Step it up once more, and its like being with a band, you have the open mic night at Bobtown in Roberts that shows styles of stuff beyond the folkish-ness that usually rules the day. Or night, or early evening. Its on Monday starting at 5 p.m., (for those nursing a weekend hangover and not wanting to need to close it down?)
Hop N Barrel has been rocking it for some time, also with early origins, starting with Friday nights from a booth-type corner-of-the-room tucked away beyond the rest of the tables in a main room adjoining the other big main room. Now they’ve added Saturday nights too for live music. “I don’t know just how long, its been a while now,” a bartender said about kickin’ it later into the weekend.
Over at the relatively new 501 Tavern, the bartender referenced being really tight with another in her trade, in it for the long haul at The Next Door tavern, where Fridays do not wait until typical happy hour time to bring the band. The first tender I just tendered, a somewhat-seasoned singer in her own right, has often made the early-weekend run from North Hudson to Houlton to grab the mic.
I also grabbed a business card, from Randy Burger who too was playing solo, as a street musician, up on the other end of Locust, perched on the sidewalk up against a building. He had more than one guitar to pick from, merging an electric sound with acoustic.

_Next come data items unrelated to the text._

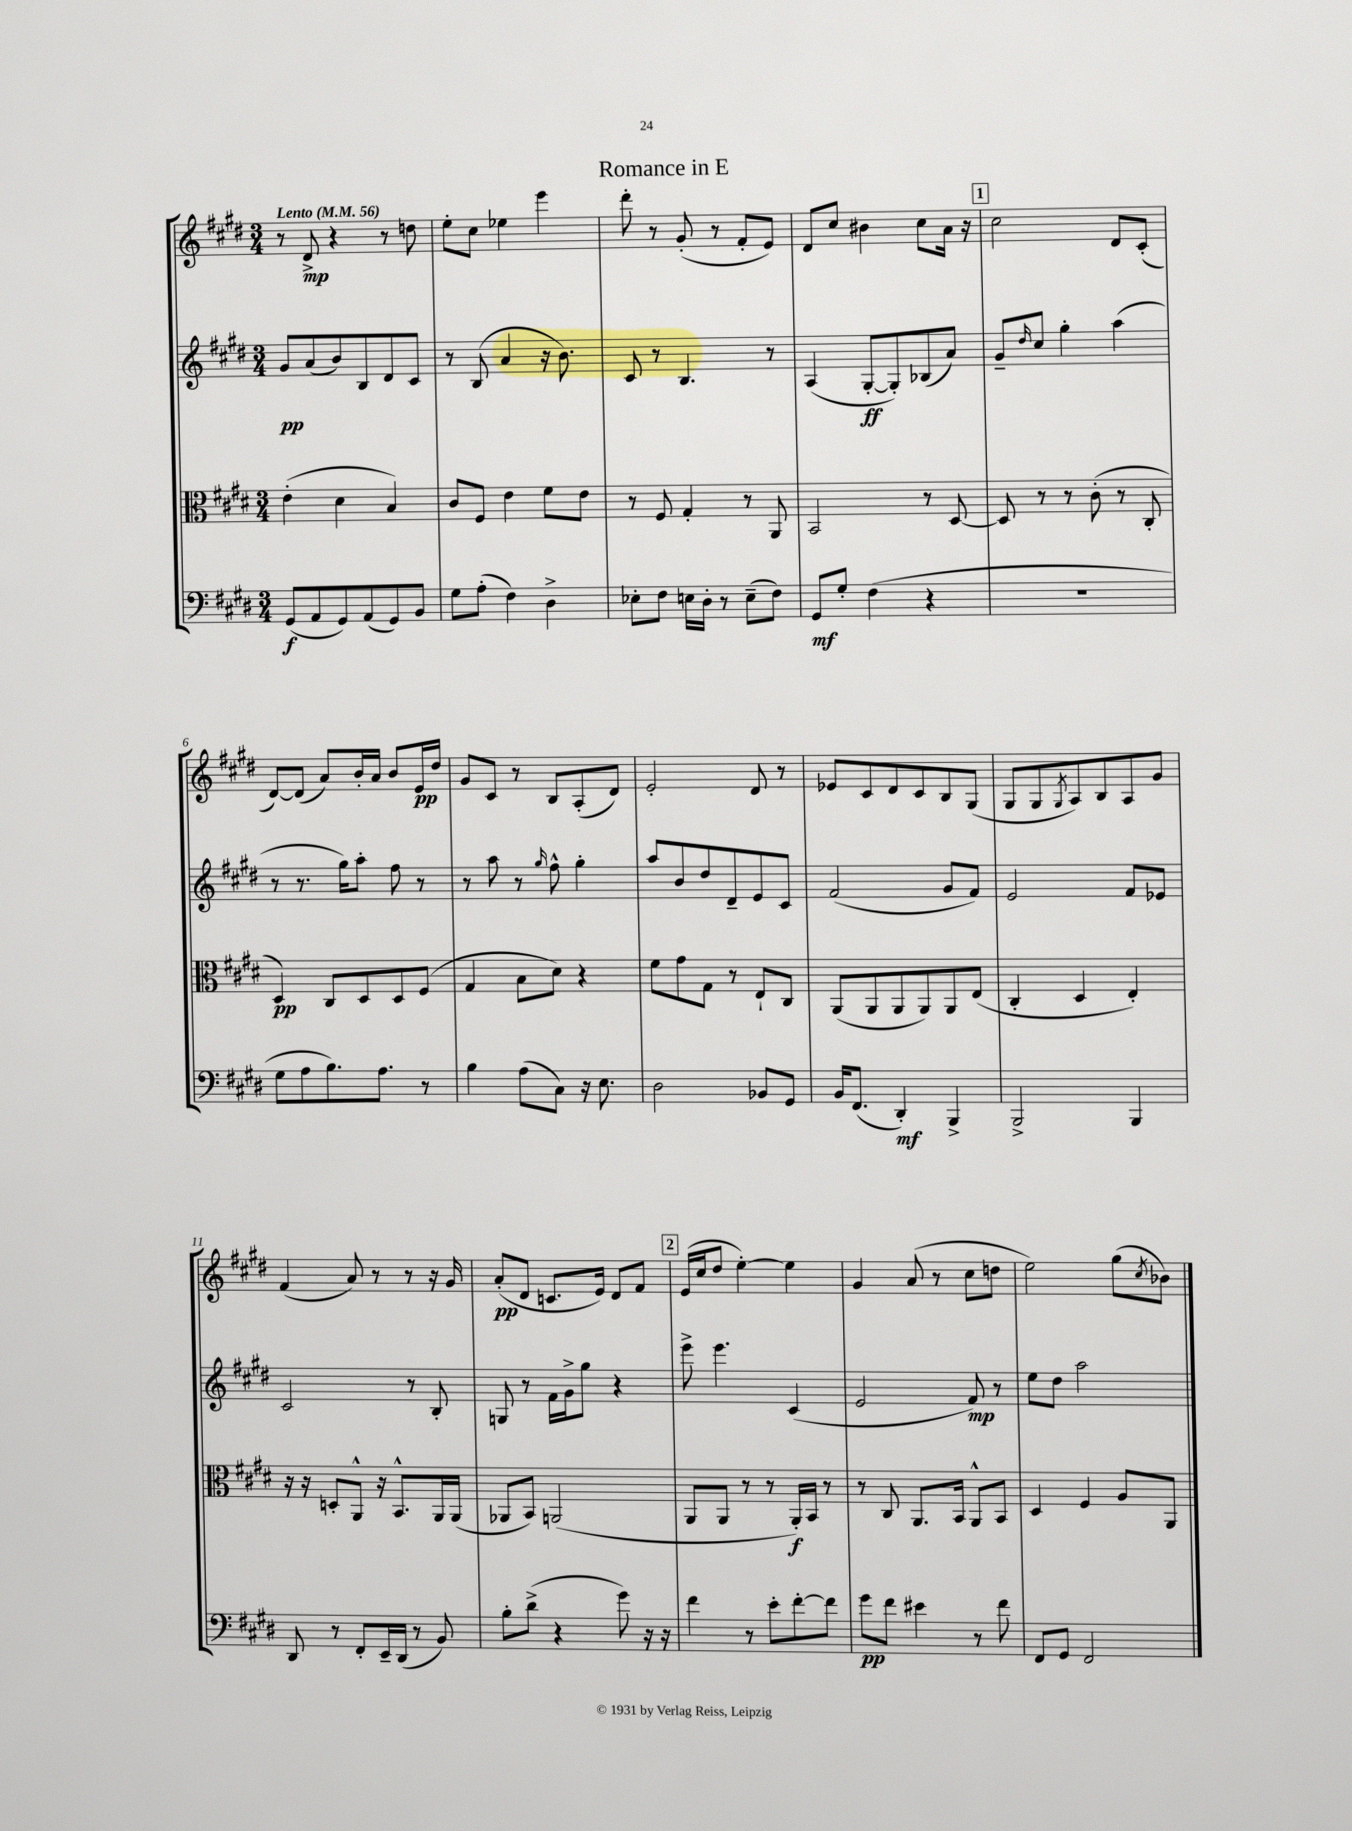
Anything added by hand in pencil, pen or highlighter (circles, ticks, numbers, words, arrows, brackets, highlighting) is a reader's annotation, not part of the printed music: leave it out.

**kern	**kern	**kern	**kern
*staff4	*staff3	*staff2	*staff1
*clefF4	*clefC3	*clefG2	*clefG2
*k[f#c#g#d#]	*k[f#c#g#d#]	*k[f#c#g#d#]	*k[f#c#g#d#]
*M3/4	*M3/4	*M3/4	*M3/4
*MM56	*MM56	*MM56	*MM56
(8GG#	(4e'	8g#	8r
8AA	.	(8a	8d#^
8GG#)	4d#	8b)	4r
(8AA	.	8B	.
8GG#)	4B)	8d#	8r
8BB	.	8c#	8dd
=	=	=	=
8G#	8c#	8r	8ee'
(8A'	8F#	(8B	8cc#
4F#)	4e	4a	4ee-
4D#^	8f#	16r	4eee
.	.	8.b)	.
.	8e	.	.
=	=	=	=
8E-'	8r	8c#	8ddd#'
8F#	8F#	8r	8r
16E	4G#'	4.B	(8g#'
16D#'	.	.	.
8r	.	.	8r
(8E~	8r	.	8f#'
8F#)	8AA	8r	8e)
=	=	=	=
8GG#	2BB	(4A	8d#
8G#'	.	.	8cc#
(4F#	.	[8G#'	4b#
.	.	8G#'])	.
4r	8r	(8B-	8cc#
.	[8D#	8a)	16a
.	.	.	16r
=	=	=	=
2.r	8D#]	8g#~	2cc#
.	.	16qqdd#	.
.	8r	8cc#	.
.	8r	4gg#'	.
.	(8c#'	.	.
.	8r	(4aa	8d#
.	8C#'	.	(8c#'
=	=	=	=
8G#	4D#)	8r	[8d#)
8A	.	8.r	(8d#]
8.B)	8C#	.	8a)
.	.	16gg#)	.
.	8D#	8aa'	16b'
8.A	.	.	16a
.	8D#	8ff#	8b
8r	(8F#	8r	16e
.	.	.	16dd#
=	=	=	=
4B	4G#	8r	8g#
.	.	8aa	8c#
(8A	8B	8r	8r
.	.	16qqgg#	.
8C#)	8d#)	8ff#^^	8B
16r	4r	4gg#'	(8A'
8.E	.	.	.
.	.	.	8d#)
=	=	=	=
2D#	8f#	8aa	2e'
.	8g#	8b	.
.	8G#	8dd#	.
.	8r	8d#~	.
8BB-	8E`	8e	8d#
8GG#	8C#	8c#	8r
=	=	=	=
16BB	(8AA	(2f#	8e-
(8.FF#	.	.	.
.	8AA	.	8c#
4DD#')	8AA	.	8d#
.	8AA)	.	8c#
4BBB^	8AA	8g#	8B
.	(8E	8f#)	(8G#
=	=	=	=
2BBB^	4C#'	2e	8G#
.	.	.	8G#
.	.	.	8qG#
.	4D#	.	8A)
.	.	.	8B
4BBB	4E')	8f#	8A
.	.	8e-	8g#
=	=	=	=
8DD#	16r	2c#	(4f#
.	16r	.	.
8r	8D'	.	.
8FF#'	8AA^^	.	8a)
16EE~	16r	.	8r
(16DD#	8.BB^^	.	.
8r	.	8r	8r
8BB)	16AA	8B'	16r
.	(16AA	.	16g#
=	=	=	=
8B'	8AA-	8G	(8a'
(8d#^	8BB)	8r	8d#
4r	(2AA	16f#	8.c
.	.	16g#^	.
.	.	8gg#	.
.	.	.	16e)
8g#)	.	4r	8d#
16r	.	.	8f#
16r	.	.	.
=	=	=	=
4f#	8AA	8eee^	(16e
.	.	.	16cc#
.	8AA	4.eee	8dd#
8r	8r	.	[4ee')
8e'	8r	.	.
[8f#'	16AA')	(4c#	4ee]
.	16BB	.	.
8f#]	8r	.	.
=	=	=	=
8g#	8r	2e	4g#
8f#	8C#	.	.
4e#	8.AA	.	(8a
.	.	.	8r
.	16BB	.	.
8r	8AA^^	8f#)	8cc#
8f#	8BB	8r	8dd
=	=	=	=
8FF#	4D#	8ee	2ee)
8GG#	.	8dd#	.
2FF#	4F#	2aa	.
.	8A	.	(8gg#
.	.	.	8qcc#
.	8AA	.	8b-)
==	==	==	==
*-	*-	*-	*-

He said he’d be back, at this spot, once in a while in summer.
Also now returning, is the spotty spate of spacings to house The Nova, currently positioned just inside the building that is Casanova Historic Liquors, not out on the patio out the back.
Tarnation Tavern in River Falls and The Empoureum in the town of Hudson are much alike, in that they bring a different set of bands then what you’d usually find, with the first doing their musical thing every weekend, usually at least once, and the second picking and choosing throughout the summer, then look out in fall. Johnnie’s on the same street, what in tarnation, also is upping the ante with their frequency of bands, and add to the list of such Tattersall distillery on the far south end.
Some other venues cater to combining with motorcycle runs when they give it a run with music, after the ride. Leading that batch is The GasLite in Ellsworth, when this time, its the early Saturday rally to support Alzheimer’s that finishes its riding around dusk with a show by Theater of Pain, bearing so many tribute-band similarities to Motley Crue (down to the masks) and the crew with their rock and look, and more. (Check out the Crue’s third studio album.)
On the way, check it out with your bike at another charitable-aiding rally that’s over at the American Legion Post in River Falls, with ending tunage by Whiskey Rock, and with a name like that you think of southern and classic and new and even outlaw country. However, the set list of this new band from Prescott shows a range of rock that is really broad, and even merges into hip-hop. The date of the run and concert is a Saturday TBA.